For β=0 and presented in the Cartesian coordinate system, the above equation simplifies to:

$$ \Delta \phi _{\rm{i}} = E\sin \alpha {1 \over {1 - L_x }}x + E\cos \alpha {1 \over {1 - L_z }}z $$

(18)

This solution is the same as derived by Gimsa and Wachner (2001), only presented in a form that is analogous to the Schwan equation and already taking into account all simplifications that are valid for the cells. Thus from the solution for the induced potential in parallel and perpendicular orientations, one can calculate Δφ_i on an arbitrarily oriented spheroid by means of a linear combination of the two solutions. In other words, in the coordinate system of the spheroid the electric field has two components: in the x and z directions. Since the potential is a linear function, we can simply add the potential induced in the perpendicular direction and the one induced in the parallel direction.

Appendix B

For the calculation of the area where the critical transmembrane potential Δφ_c is exceeded, we have to integrate the surface on the spheroid in spheroidal coordinates τ, ϕ and σ (Korn and Korn 2000). The transformation from Cartesian coordinates to spheroidal coordinates for a prolate spheroid is defined by:

$$ \matrix{ {x^2 } \hfill & = \hfill & {\left( {R_1 ^2 - R_2 ^2 } \right)\left( {\sigma ^2 - 1} \right)\left( {1 - \tau ^2 } \right)\cos ^2 \varphi } \hfill & {\sigma > 1} \hfill \cr {y^2 } \hfill & = \hfill & {\left( {R_1 ^2 - R_2 ^2 } \right)\left( {\sigma ^2 - 1} \right)\left( {1 - \tau ^2 } \right)\sin ^2 \varphi } \hfill & {0 < \varphi < 2\pi } \hfill \cr z \hfill & = \hfill & {\sqrt {R_1 ^2 - R_2 ^2 } \sigma \tau } \hfill & { - 1 < \tau < 1} \hfill \cr } $$

(19)

and for oblate spheroid by:

$$ \matrix{ {x^2 } \hfill & = \hfill & {\left( {R_2 ^2 - R_1 ^2 } \right)\left( {\sigma ^2 + 1} \right)\left( {1 - \tau ^2 } \right)\cos ^2 \varphi } \hfill & {\sigma > 0} \hfill \cr {y^2 } \hfill & = \hfill & {\left( {R_2 ^2 - R_1 ^2 } \right)\left( {\sigma ^2 + 1} \right)\left( {1 - \tau ^2 } \right)\sin ^2 \varphi } \hfill & {0 < \varphi < 2\pi } \hfill \cr z \hfill & = \hfill & {\sqrt {R_2 ^2 - R_1 ^2 } \sigma \tau } \hfill & { - 1 < \tau < 1} \hfill \cr } $$

(20)

The surface element in spheroidal coordinates is (Korn and Korn 2000):

$$ {\rm{d}}S = \sqrt {g_{\varphi \varphi } g_{\tau \tau } } \,{\rm{d}}\varphi \,{\rm{d}}\tau $$

(21)

where g _ϕϕ and g _ττ are elements of the metric tensor in spheroidal coordinates.

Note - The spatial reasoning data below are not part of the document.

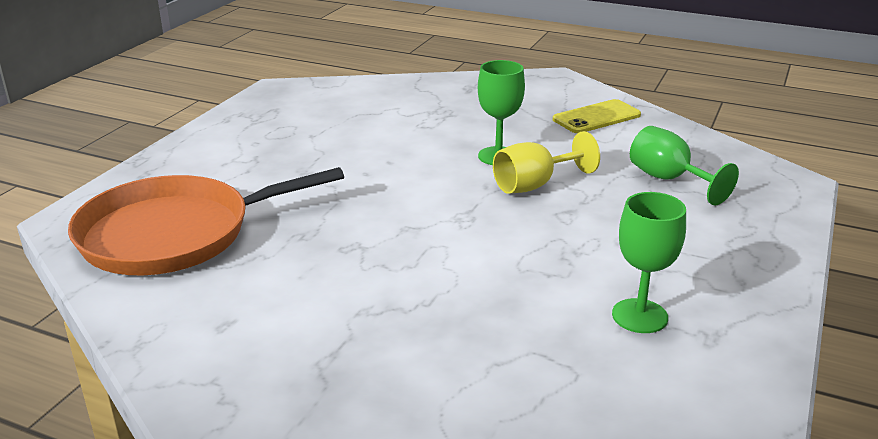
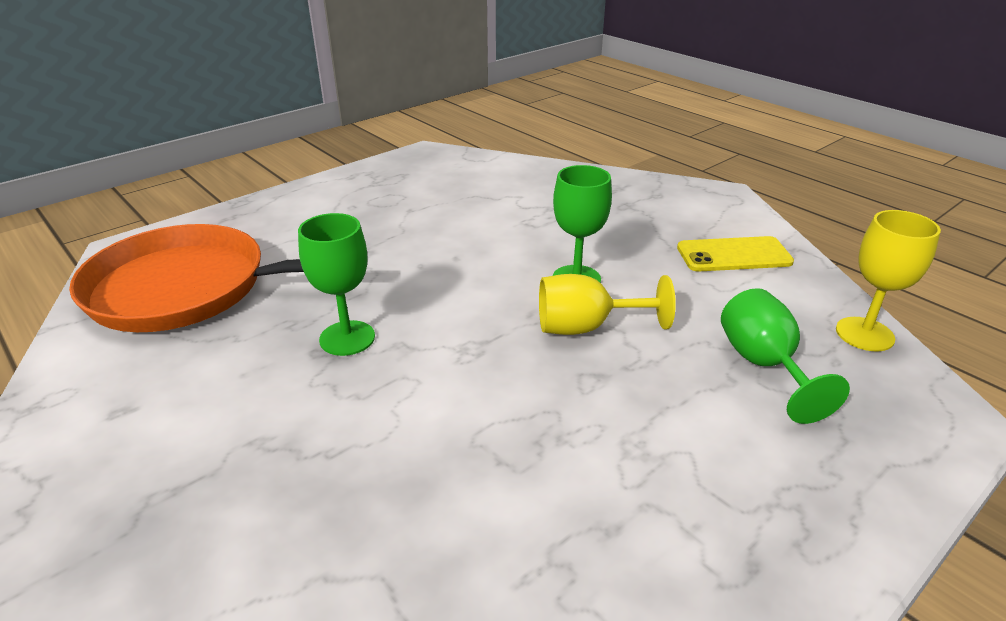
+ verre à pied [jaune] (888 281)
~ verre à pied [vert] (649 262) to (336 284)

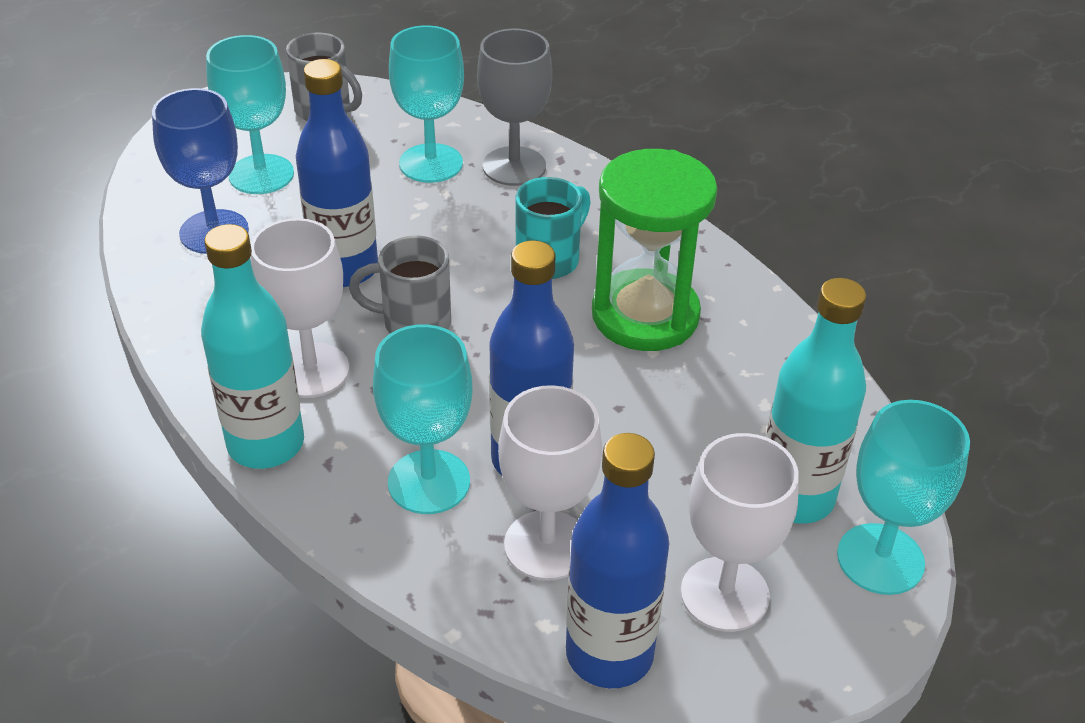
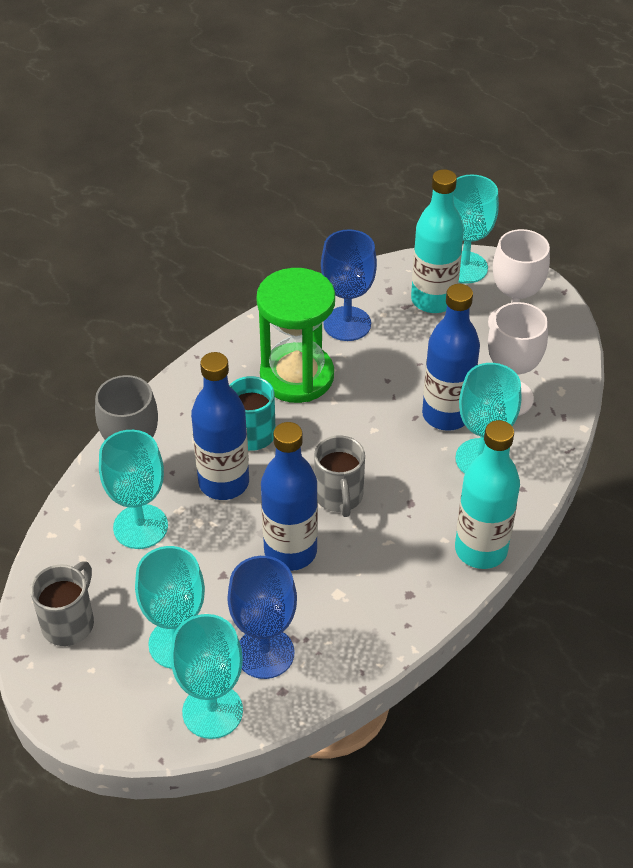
- verre à pied [blanc] (299 308)
+ verre à pied [turquoise] (206 676)
+ verre à pied [bleu] (349 285)
~ bouteille [bleu] (617 560) to (220 426)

The equation of the surface of the spheroid is:

$$ S = R_2 \int\limits_{\tau _1 }^{\tau _2 } {\int\limits_{\varphi _1 }^{\varphi _2 } {\sqrt {R_1 ^2 \left( {1 - \tau ^2 } \right) + R_2 ^2 \tau ^2 } {\rm{d}}\varphi \,{\rm{d}}\tau } } $$

(22)

where ϕ₁, ϕ₂, τ₁ and τ₂ are borders of integration defined by the condition that Δφ_i = Δφ_c. As already mentioned, we analyzed Δφ_i on an ellipse, obtained from the cross-section of a spheroid with the xz plane. For two points on the ellipse where Δφ_c was exceeded, an ellipse on a spheroid through these two points can also be defined, which is perpendicular to plane xz. This ellipse represents our border of integration. The border of integration where Δφ_c has been exceeded is a closed curve on an ellipsoid which is nearly an ellipse. By transforming this ellipse into spheroidal coordinates, the ϕ₁, ϕ₂, τ₁ and τ₂ values are obtained.